Funding shortfalls and layoffs impression the tons of of websites (433) overseen by the National Park Service, which embrace 63 National Parks in addition to National Monuments, National Battlefields, and National Historic Sites.
But the crowding is just not distributed equally — in 2025, the busiest 10 national parks fielded greater than half of all national park visits. Last 12 months, simply 7,786 folks made it to Alaska’s Kobuk Valley National Park, an enormous panorama of caribou-trodden dunes that’s the least-visited national park in the system.
For vacationers, these top-heavy numbers current a chance, stated Leigh Barnes, president of the Americas for tour firm Intrepid Travel.
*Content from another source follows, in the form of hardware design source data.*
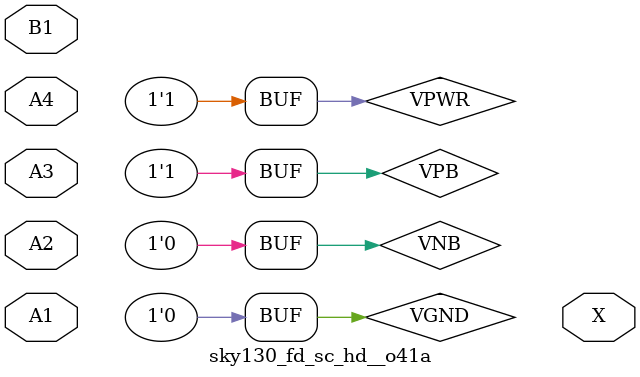
<source format=v>
module sky130_fd_sc_hd__o41a (
    //# {{data|Data Signals}}
    input  A1,
    input  A2,
    input  A3,
    input  A4,
    input  B1,
    output X
);
    // Voltage supply signals
    supply1 VPWR;
    supply0 VGND;
    supply1 VPB ;
    supply0 VNB ;
endmodule
</source>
“There are incredible parks and monuments across the country where visitors can still find that sense of discovery,” he stated. A current survey commissioned by the firm discovered that two-thirds of American vacationers suppose visiting a quieter park can be extra rewarding than touring a well-known one.
Now, the firm is encouraging vacationers to go to parks they may not already know — however ought to.
Instead of Washington state’s busy Olympic National Park, Intrepid is steering guests towards backpacking in North Cascades National Park. In place of overcrowded Bryce Canyon in Utah, they advocate hiking in Capitol Reef National Park, the place a panorama of pure bridges and arches sees far much less visitors.
“Some of the most rewarding experiences can be found in places that remain surprisingly overlooked,” Barnes stated.
Matt Nelson, a traveler from Pittsburgh, Pennsylvania, has found the similar factor.
Nelson visited his three hundredth NPS-run web site in June — California’s Lassen Volcanic National Park.
And whereas he nonetheless loves the iconic locations, like Yosemite and Yellowstone, he tends to go to these throughout the shoulder season. In the summer, he encourages Americans to department out past the most well-known names.
“I love the big Western national parks,” he stated. “But I’ve learned some really cool things at the smaller ones, too.”